— Aim of the task —
Restate each entry below exactly; pictures stay out of the copy.

Data records
BEGIN
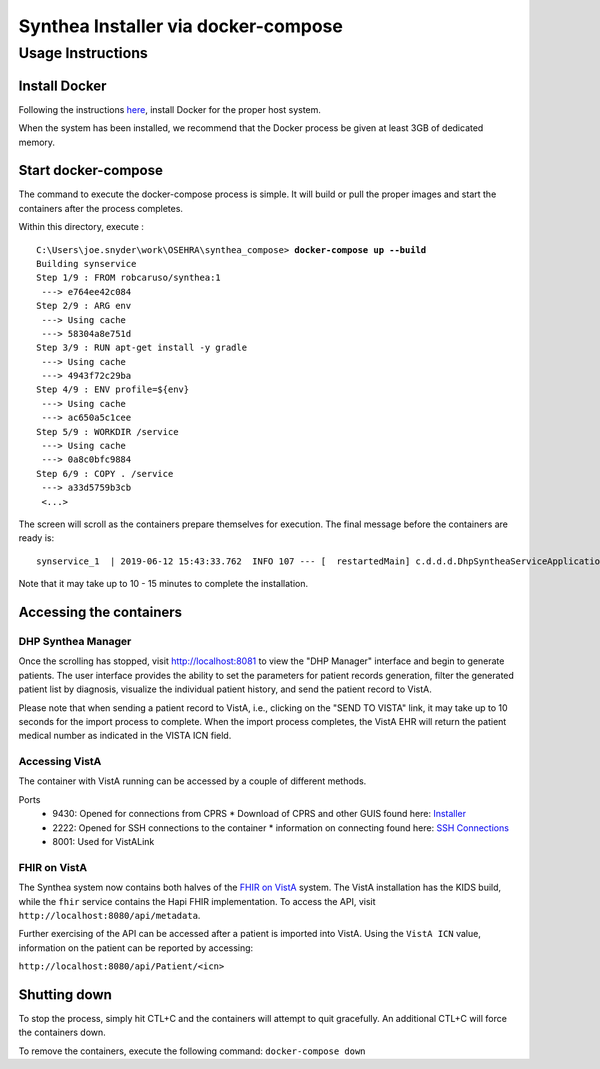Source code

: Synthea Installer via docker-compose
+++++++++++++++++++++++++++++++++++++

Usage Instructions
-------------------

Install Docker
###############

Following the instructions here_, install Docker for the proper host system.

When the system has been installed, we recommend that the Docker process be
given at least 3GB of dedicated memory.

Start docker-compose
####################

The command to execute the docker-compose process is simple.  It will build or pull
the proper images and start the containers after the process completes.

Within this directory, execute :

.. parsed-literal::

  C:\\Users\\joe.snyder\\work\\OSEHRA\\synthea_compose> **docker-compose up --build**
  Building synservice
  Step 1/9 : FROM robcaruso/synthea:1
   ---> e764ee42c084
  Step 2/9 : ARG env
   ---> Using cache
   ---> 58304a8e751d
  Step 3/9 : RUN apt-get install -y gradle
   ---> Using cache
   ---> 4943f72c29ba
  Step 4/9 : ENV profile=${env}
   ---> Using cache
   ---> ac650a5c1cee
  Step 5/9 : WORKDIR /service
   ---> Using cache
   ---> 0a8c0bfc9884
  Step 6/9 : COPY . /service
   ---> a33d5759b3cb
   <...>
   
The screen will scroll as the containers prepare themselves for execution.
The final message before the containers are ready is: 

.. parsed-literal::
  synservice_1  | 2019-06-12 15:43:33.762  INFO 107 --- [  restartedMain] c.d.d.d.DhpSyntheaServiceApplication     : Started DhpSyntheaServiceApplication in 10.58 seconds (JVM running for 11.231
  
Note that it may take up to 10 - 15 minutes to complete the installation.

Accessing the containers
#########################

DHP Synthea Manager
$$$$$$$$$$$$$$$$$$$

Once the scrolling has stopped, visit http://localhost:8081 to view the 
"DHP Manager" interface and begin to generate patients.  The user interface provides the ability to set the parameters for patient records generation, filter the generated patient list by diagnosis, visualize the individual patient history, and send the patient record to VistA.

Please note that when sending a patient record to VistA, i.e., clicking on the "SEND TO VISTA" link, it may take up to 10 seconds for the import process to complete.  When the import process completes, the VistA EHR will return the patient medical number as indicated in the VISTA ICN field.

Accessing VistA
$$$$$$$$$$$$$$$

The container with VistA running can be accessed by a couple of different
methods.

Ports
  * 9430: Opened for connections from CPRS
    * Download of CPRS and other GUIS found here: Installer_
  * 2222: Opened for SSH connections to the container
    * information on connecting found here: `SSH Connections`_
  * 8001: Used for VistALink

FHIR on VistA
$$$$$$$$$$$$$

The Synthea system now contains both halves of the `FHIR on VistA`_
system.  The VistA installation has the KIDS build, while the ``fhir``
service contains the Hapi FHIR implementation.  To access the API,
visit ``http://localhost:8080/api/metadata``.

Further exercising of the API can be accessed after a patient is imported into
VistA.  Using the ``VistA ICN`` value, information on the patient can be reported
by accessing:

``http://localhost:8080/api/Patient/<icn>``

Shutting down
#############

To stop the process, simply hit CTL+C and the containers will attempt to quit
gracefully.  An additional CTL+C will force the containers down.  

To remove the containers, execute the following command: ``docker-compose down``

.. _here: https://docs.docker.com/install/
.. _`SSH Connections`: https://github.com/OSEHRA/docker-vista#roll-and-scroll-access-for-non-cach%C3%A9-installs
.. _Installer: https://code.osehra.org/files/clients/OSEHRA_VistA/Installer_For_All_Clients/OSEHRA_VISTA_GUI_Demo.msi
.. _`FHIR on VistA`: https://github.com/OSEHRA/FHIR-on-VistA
END
— Result of this exercise —
Source code

: Synthea Installer via docker-compose
+++++++++++++++++++++++++++++++++++++

Usage Instructions
-------------------

Install Docker
###############

Following the instructions here_, install Docker for the proper host system.

When the system has been installed, we recommend that the Docker process be
given at least 3GB of dedicated memory.

Start docker-compose
####################

The command to execute the docker-compose process is simple.  It will build or pull
the proper images and start the containers after the process completes.

Within this directory, execute :

.. parsed-literal::

  C:\\Users\\joe.snyder\\work\\OSEHRA\\synthea_compose> **docker-compose up --build**
  Building synservice
  Step 1/9 : FROM robcaruso/synthea:1
   ---> e764ee42c084
  Step 2/9 : ARG env
   ---> Using cache
   ---> 58304a8e751d
  Step 3/9 : RUN apt-get install -y gradle
   ---> Using cache
   ---> 4943f72c29ba
  Step 4/9 : ENV profile=${env}
   ---> Using cache
   ---> ac650a5c1cee
  Step 5/9 : WORKDIR /service
   ---> Using cache
   ---> 0a8c0bfc9884
  Step 6/9 : COPY . /service
   ---> a33d5759b3cb
   <...>
   
The screen will scroll as the containers prepare themselves for execution.
The final message before the containers are ready is: 

.. parsed-literal::
  synservice_1  | 2019-06-12 15:43:33.762  INFO 107 --- [  restartedMain] c.d.d.d.DhpSyntheaServiceApplication     : Started DhpSyntheaServiceApplication in 10.58 seconds (JVM running for 11.231
  
Note that it may take up to 10 - 15 minutes to complete the installation.

Accessing the containers
#########################

DHP Synthea Manager
$$$$$$$$$$$$$$$$$$$

Once the scrolling has stopped, visit http://localhost:8081 to view the 
"DHP Manager" interface and begin to generate patients.  The user interface provides the ability to set the parameters for patient records generation, filter the generated patient list by diagnosis, visualize the individual patient history, and send the patient record to VistA.

Please note that when sending a patient record to VistA, i.e., clicking on the "SEND TO VISTA" link, it may take up to 10 seconds for the import process to complete.  When the import process completes, the VistA EHR will return the patient medical number as indicated in the VISTA ICN field.

Accessing VistA
$$$$$$$$$$$$$$$

The container with VistA running can be accessed by a couple of different
methods.

Ports
  * 9430: Opened for connections from CPRS
    * Download of CPRS and other GUIS found here: Installer_
  * 2222: Opened for SSH connections to the container
    * information on connecting found here: `SSH Connections`_
  * 8001: Used for VistALink

FHIR on VistA
$$$$$$$$$$$$$

The Synthea system now contains both halves of the `FHIR on VistA`_
system.  The VistA installation has the KIDS build, while the ``fhir``
service contains the Hapi FHIR implementation.  To access the API,
visit ``http://localhost:8080/api/metadata``.

Further exercising of the API can be accessed after a patient is imported into
VistA.  Using the ``VistA ICN`` value, information on the patient can be reported
by accessing:

``http://localhost:8080/api/Patient/<icn>``

Shutting down
#############

To stop the process, simply hit CTL+C and the containers will attempt to quit
gracefully.  An additional CTL+C will force the containers down.  

To remove the containers, execute the following command: ``docker-compose down``

.. _here: https://docs.docker.com/install/
.. _`SSH Connections`: https://github.com/OSEHRA/docker-vista#roll-and-scroll-access-for-non-cach%C3%A9-installs
.. _Installer: https://code.osehra.org/files/clients/OSEHRA_VistA/Installer_For_All_Clients/OSEHRA_VISTA_GUI_Demo.msi
.. _`FHIR on VistA`: https://github.com/OSEHRA/FHIR-on-VistA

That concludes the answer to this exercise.